Why didn’t I become a surgeon?

October 12, 2022 0 Comments

Since my teens, my father spent time advising me on my choice of profession. At a young age, I had the mind to study law. I joined the debating society at school as a preparatory step. In my last two years at school, I was the number one choice to represent my school in inter-school debates. It so happened that in 1953, during the masquerade party in our town of Abeokuta, a city in Nigeria, a masquerade was run over by a trucker. The accident occurred at a T-junction where our house was located. The accident victim was pronounced dead upon her arrival at the hospital. It was a Sunday night.

The driver hired the services of my brother, who was practicing as a lawyer in Lagos, but he returned home at the weekend. He just so happened that the case came before my father on Monday. To my horror, he was dropped for technical reasons the next day. Technical bases my foot; We all witnessed the commotion that greeted the manslaughter event. I challenged my brother to explain to me why a guilty person should be allowed to go unpunished. He proudly told me that the victim was not identified at the scene of the accident as a mask usually covered the face for a masquerade. The prosecution was unable to establish the identity of the accident victim in court. Therefore, he took the opportunity to present that his client had no case to answer.

Two things disturbed me. I accused, however slightly, my father and my brother of partisanship or favoritism. Both denied anything of the sort. Second, he couldn’t understand why a guilty person should go unpunished. However, the legal minds told me that until proven, he was not guilty. The effect on my life was immediate. If that were part of the things a lawyer would be paid to do, I wouldn’t want to become one.

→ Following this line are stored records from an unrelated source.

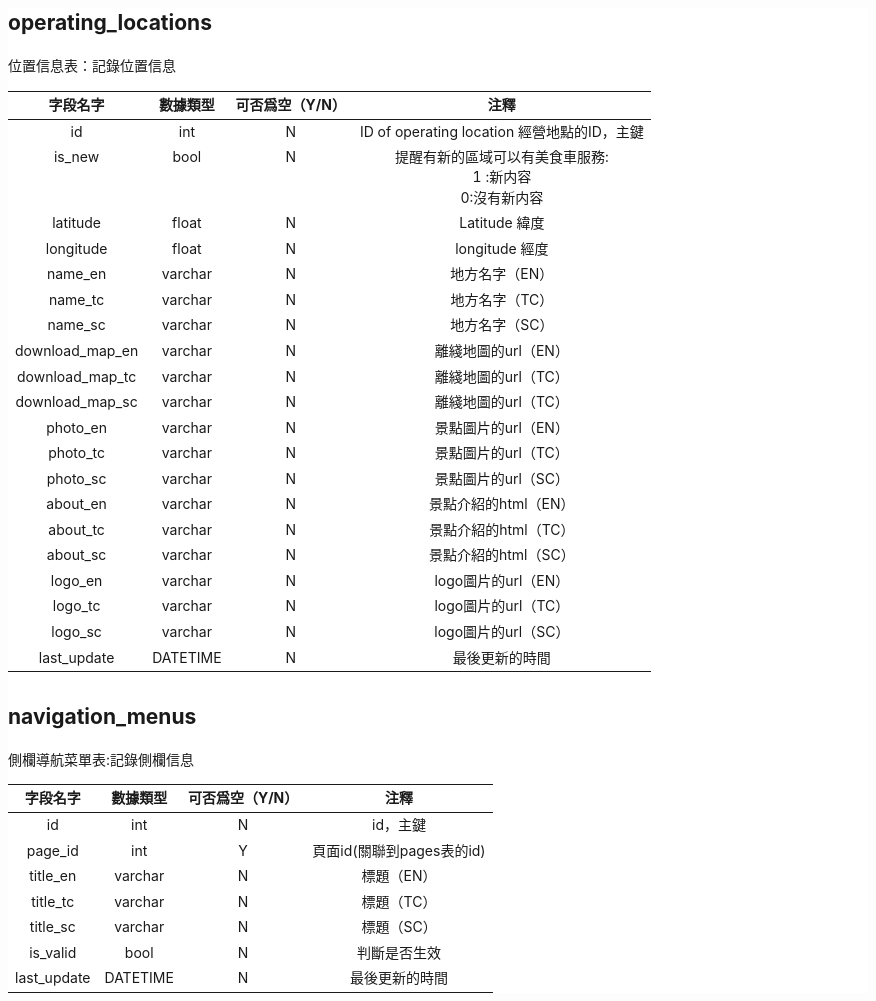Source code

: ## operating_locations

位置信息表：記錄位置信息

| 字段名字 | 數據類型 | 可否爲空（Y/N） |注釋      |
| :------: | :------: | :-------------: | :--: |
| id | int | N |ID of operating location 經營地點的ID，主鍵 |
|  is_new     | bool |                 N| 提醒有新的區域可以有美食車服務:<br> 1 :新内容 <br>0:沒有新内容 |
|     latitude     | float |                 N| Latitude 緯度 |
|longitude|float|N|longitude 經度|
|name_en|varchar|N|地方名字（EN）|
|name_tc|varchar|N|地方名字（TC）|
|name_sc|varchar|N|地方名字（SC）|
|download_map_en|varchar|N|離綫地圖的url（EN）|
|download_map_tc|varchar|N|離綫地圖的url（TC）|
|download_map_sc|varchar|N|離綫地圖的url（TC）|
|photo_en|varchar|N|景點圖片的url（EN）|
|photo_tc|varchar|N|景點圖片的url（TC）|
|photo_sc|varchar|N|景點圖片的url（SC）|
|about_en|varchar|N|景點介紹的html（EN）|
|about_tc|varchar|N|景點介紹的html（TC）|
|about_sc|varchar|N|景點介紹的html（SC）|
|logo_en|varchar|N|logo圖片的url（EN）|
|logo_tc|varchar|N|logo圖片的url（TC）|
|logo_sc|varchar|N|logo圖片的url（SC）|
|last_update|DATETIME|N|最後更新的時間|
## navigation_menus
側欄導航菜單表:記錄側欄信息

|字段名字 |  數據類型   |  可否爲空（Y/N）  | 注釋   |
| :-----: | :--: | :--: | :--: |
|id|int|N|id，主鍵|
|     page_id     | int | Y | 頁面id(關聯到pages表的id) |
|       title_en   | varchar | N | 標題（EN） |
|     title_tc     | varchar | N | 標題（TC） |
| title_sc  |varchar|N|標題（SC）|
| is_valid |bool|N|判斷是否生效|
|last_update|DATETIME|N|最後更新的時間|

My choice of profession changed to medicine. I decided to be a surgeon. The Cambridge School Certificate Examination biology syllabus at the time called for a student to dissect a frog, study and draw the internal organs. I approached the period with excited anticipation. This was about three years after I left the legal profession. Frog was in good supply. So you went to your frog. During class, I considered it cruel to apply chloroform to knock out the frog. A classmate did it for me. With the frog still visibly breathing, I nailed the ends of all four limbs to the board, bottoms up. Using the surgical blade, I cut open the belly of the frog. As he did so, blood dripped. I couldn’t stand it. I ran out and couldn’t send any report. That put an end to my ambition to become a surgeon. I immediately looked at the doctors with a heavy heart, wondering how they had the nerve to cut up human beings.

At the end of my second year in high school, I privately passed the algebra and geometry programs for the Cambridge exam. When I was still in school, I flirted with making a career out of chemistry; but I considered it not mathematical enough. After leaving school, I looked at engineering as suggested in the School of Science. The endless engineering drawings put me off. I settled for physics because I found it more challenging than just applying formulas to solve problems.